===== The data

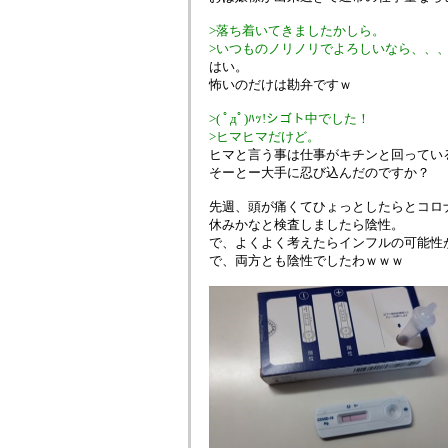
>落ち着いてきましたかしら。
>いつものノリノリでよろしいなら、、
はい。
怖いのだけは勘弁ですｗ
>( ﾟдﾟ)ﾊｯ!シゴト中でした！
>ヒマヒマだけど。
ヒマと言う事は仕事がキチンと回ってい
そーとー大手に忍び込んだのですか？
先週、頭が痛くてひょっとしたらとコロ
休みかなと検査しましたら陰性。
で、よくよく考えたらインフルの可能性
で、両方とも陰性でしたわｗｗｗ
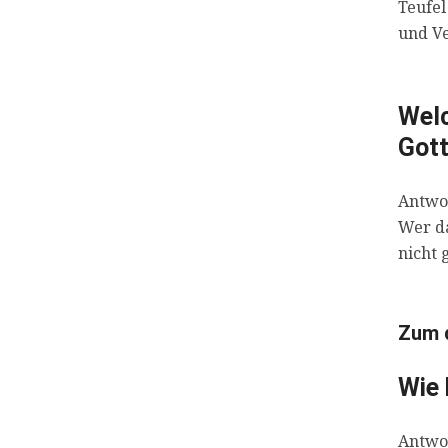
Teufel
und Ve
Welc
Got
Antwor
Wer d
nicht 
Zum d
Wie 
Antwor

==========
===== The data

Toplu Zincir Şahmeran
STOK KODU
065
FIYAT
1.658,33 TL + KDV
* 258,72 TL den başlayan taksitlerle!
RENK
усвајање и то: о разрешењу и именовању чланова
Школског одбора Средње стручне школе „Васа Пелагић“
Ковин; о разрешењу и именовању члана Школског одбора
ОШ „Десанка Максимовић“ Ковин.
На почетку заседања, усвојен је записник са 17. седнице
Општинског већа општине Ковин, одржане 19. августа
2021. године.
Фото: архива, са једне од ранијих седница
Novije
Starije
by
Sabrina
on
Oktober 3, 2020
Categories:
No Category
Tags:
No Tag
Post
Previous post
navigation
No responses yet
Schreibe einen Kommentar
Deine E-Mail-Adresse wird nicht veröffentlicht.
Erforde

==========
===== The data

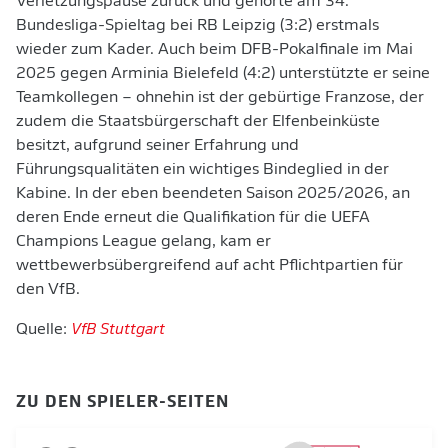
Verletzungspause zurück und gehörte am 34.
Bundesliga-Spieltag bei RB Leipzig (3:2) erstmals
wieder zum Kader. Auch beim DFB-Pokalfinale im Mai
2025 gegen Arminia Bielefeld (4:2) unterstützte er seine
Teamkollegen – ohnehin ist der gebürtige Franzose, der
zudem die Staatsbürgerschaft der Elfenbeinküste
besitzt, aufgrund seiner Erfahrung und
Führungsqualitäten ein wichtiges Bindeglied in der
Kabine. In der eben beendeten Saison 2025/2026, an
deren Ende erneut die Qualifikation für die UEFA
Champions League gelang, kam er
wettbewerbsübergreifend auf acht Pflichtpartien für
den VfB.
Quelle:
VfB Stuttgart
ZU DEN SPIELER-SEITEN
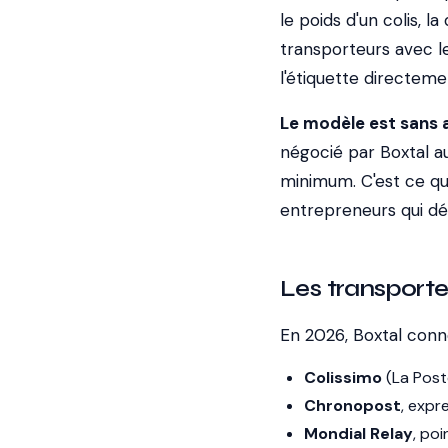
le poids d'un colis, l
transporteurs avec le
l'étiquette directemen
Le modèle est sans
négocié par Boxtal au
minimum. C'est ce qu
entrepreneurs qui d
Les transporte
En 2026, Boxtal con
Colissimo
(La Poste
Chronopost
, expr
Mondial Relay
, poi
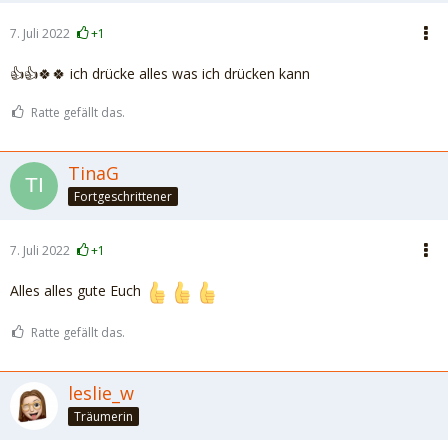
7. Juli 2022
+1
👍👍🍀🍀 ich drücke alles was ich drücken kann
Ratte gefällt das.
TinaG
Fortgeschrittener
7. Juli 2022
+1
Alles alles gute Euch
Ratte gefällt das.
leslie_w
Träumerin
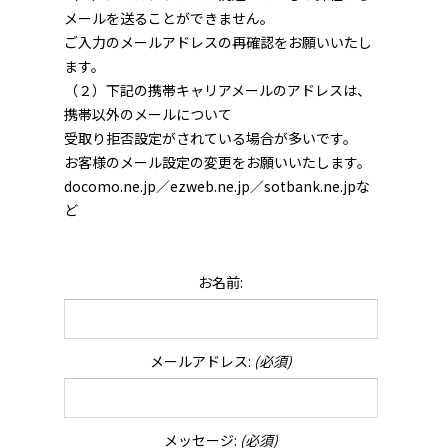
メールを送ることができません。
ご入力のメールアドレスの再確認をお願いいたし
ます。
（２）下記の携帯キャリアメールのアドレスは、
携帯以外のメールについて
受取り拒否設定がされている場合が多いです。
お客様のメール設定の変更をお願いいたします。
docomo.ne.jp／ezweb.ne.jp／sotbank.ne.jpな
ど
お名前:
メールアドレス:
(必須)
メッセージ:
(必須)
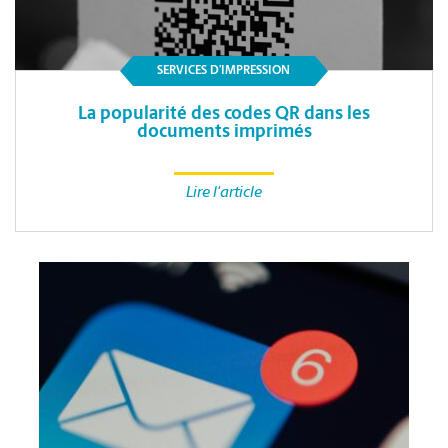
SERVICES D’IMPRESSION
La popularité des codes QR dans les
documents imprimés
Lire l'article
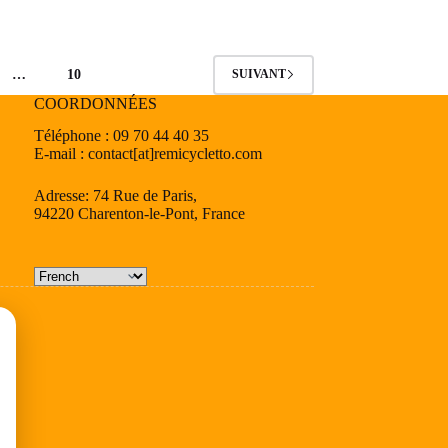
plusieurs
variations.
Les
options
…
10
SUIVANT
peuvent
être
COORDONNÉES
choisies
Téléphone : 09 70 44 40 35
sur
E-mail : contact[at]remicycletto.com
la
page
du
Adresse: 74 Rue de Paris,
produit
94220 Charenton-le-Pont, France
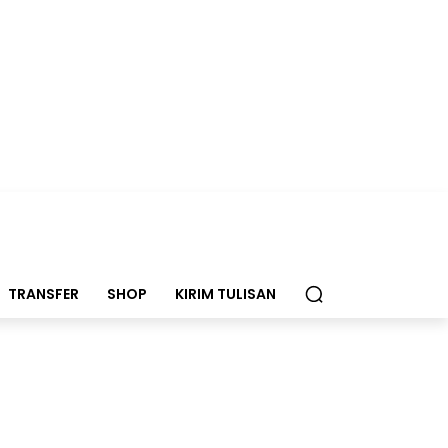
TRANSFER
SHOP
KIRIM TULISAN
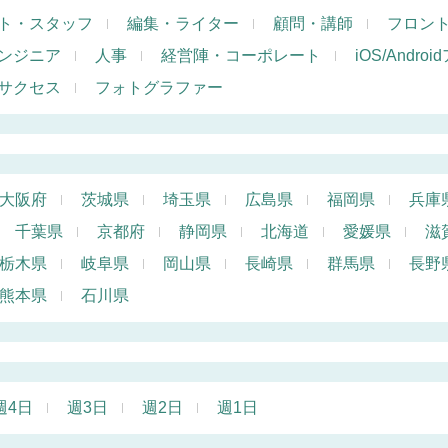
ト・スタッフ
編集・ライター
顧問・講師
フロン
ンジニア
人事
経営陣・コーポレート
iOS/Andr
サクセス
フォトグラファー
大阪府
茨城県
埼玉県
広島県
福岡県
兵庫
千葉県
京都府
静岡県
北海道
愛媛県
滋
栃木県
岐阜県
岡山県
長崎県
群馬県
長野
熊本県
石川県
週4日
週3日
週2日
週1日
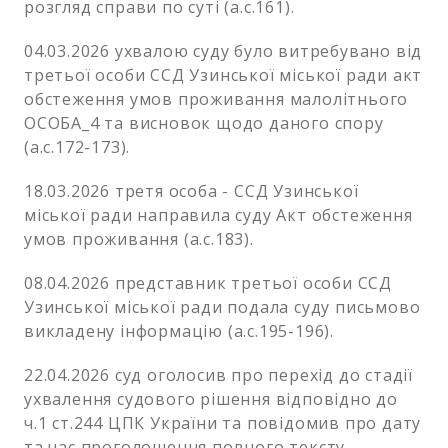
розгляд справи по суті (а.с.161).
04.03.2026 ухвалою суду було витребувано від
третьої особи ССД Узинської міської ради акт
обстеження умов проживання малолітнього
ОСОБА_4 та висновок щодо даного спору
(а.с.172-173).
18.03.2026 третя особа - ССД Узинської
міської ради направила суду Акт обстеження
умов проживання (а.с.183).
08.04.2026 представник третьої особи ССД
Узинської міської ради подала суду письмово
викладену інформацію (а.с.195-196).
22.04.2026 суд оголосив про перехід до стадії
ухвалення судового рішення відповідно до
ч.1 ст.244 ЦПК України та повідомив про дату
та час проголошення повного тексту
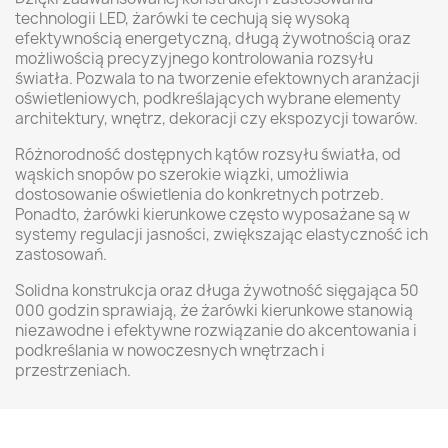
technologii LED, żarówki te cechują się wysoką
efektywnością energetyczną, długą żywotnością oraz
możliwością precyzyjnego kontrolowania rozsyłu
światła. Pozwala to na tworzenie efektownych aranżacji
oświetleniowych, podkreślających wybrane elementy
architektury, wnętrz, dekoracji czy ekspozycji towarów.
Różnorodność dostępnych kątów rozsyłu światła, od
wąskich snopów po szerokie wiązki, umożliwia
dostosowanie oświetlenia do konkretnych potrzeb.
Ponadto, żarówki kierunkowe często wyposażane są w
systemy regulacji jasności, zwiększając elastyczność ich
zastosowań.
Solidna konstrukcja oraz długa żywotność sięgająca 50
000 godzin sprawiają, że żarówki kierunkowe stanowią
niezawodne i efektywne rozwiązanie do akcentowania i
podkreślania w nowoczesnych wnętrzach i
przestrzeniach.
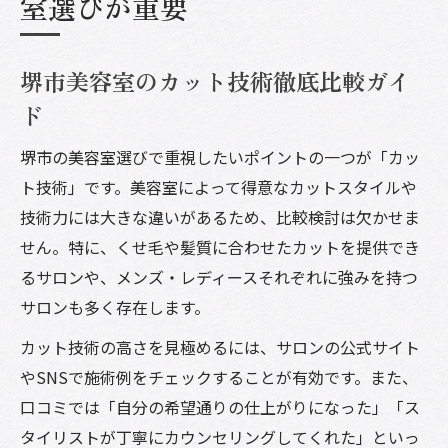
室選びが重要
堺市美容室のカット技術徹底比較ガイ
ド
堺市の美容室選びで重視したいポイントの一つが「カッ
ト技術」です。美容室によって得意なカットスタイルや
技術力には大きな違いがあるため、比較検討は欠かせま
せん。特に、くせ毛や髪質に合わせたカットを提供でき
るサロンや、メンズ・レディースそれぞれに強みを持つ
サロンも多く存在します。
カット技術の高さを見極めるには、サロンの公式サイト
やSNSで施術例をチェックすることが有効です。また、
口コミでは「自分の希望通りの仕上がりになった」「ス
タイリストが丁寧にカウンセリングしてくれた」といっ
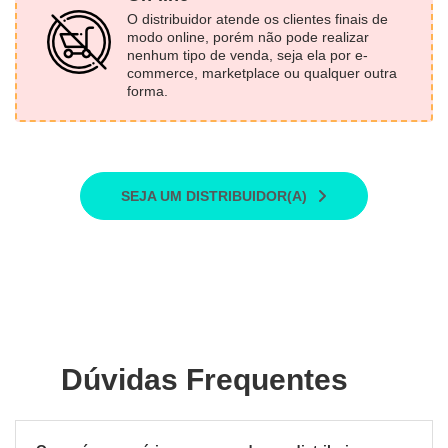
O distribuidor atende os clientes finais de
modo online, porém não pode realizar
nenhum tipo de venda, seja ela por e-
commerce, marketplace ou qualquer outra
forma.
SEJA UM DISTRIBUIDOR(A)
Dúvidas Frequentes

==========

* Activity
Rewrite the entries from the line with "розгляд справи по суті (а.с.161)." up to and including the line with "Dúvidas Frequentes", swapping "Dúvidas Frequentes" for "Perguntas Frequentes" and keeping everything else the same. Omit the pictures from your answer.

* Response for this exercise
розгляд справи по суті (а.с.161).
04.03.2026 ухвалою суду було витребувано від
третьої особи ССД Узинської міської ради акт
обстеження умов проживання малолітнього
ОСОБА_4 та висновок щодо даного спору
(а.с.172-173).
18.03.2026 третя особа - ССД Узинської
міської ради направила суду Акт обстеження
умов проживання (а.с.183).
08.04.2026 представник третьої особи ССД
Узинської міської ради подала суду письмово
викладену інформацію (а.с.195-196).
22.04.2026 суд оголосив про перехід до стадії
ухвалення судового рішення відповідно до
ч.1 ст.244 ЦПК України та повідомив про дату
та час проголошення повного тексту
technologii LED, żarówki te cechują się wysoką
efektywnością energetyczną, długą żywotnością oraz
możliwością precyzyjnego kontrolowania rozsyłu
światła. Pozwala to na tworzenie efektownych aranżacji
oświetleniowych, podkreślających wybrane elementy
architektury, wnętrz, dekoracji czy ekspozycji towarów.
Różnorodność dostępnych kątów rozsyłu światła, od
wąskich snopów po szerokie wiązki, umożliwia
dostosowanie oświetlenia do konkretnych potrzeb.
Ponadto, żarówki kierunkowe często wyposażane są w
systemy regulacji jasności, zwiększając elastyczność ich
zastosowań.
Solidna konstrukcja oraz długa żywotność sięgająca 50
000 godzin sprawiają, że żarówki kierunkowe stanowią
niezawodne i efektywne rozwiązanie do akcentowania i
podkreślania w nowoczesnych wnętrzach i
przestrzeniach.
室選びが重要
堺市美容室のカット技術徹底比較ガイ
ド
堺市の美容室選びで重視したいポイントの一つが「カッ
ト技術」です。美容室によって得意なカットスタイルや
技術力には大きな違いがあるため、比較検討は欠かせま
せん。特に、くせ毛や髪質に合わせたカットを提供でき
るサロンや、メンズ・レディースそれぞれに強みを持つ
サロンも多く存在します。
カット技術の高さを見極めるには、サロンの公式サイト
やSNSで施術例をチェックすることが有効です。また、
口コミでは「自分の希望通りの仕上がりになった」「ス
タイリストが丁寧にカウンセリングしてくれた」といっ
O distribuidor atende os clientes finais de
modo online, porém não pode realizar
nenhum tipo de venda, seja ela por e-
commerce, marketplace ou qualquer outra
forma.
SEJA UM DISTRIBUIDOR(A)
Perguntas Frequentes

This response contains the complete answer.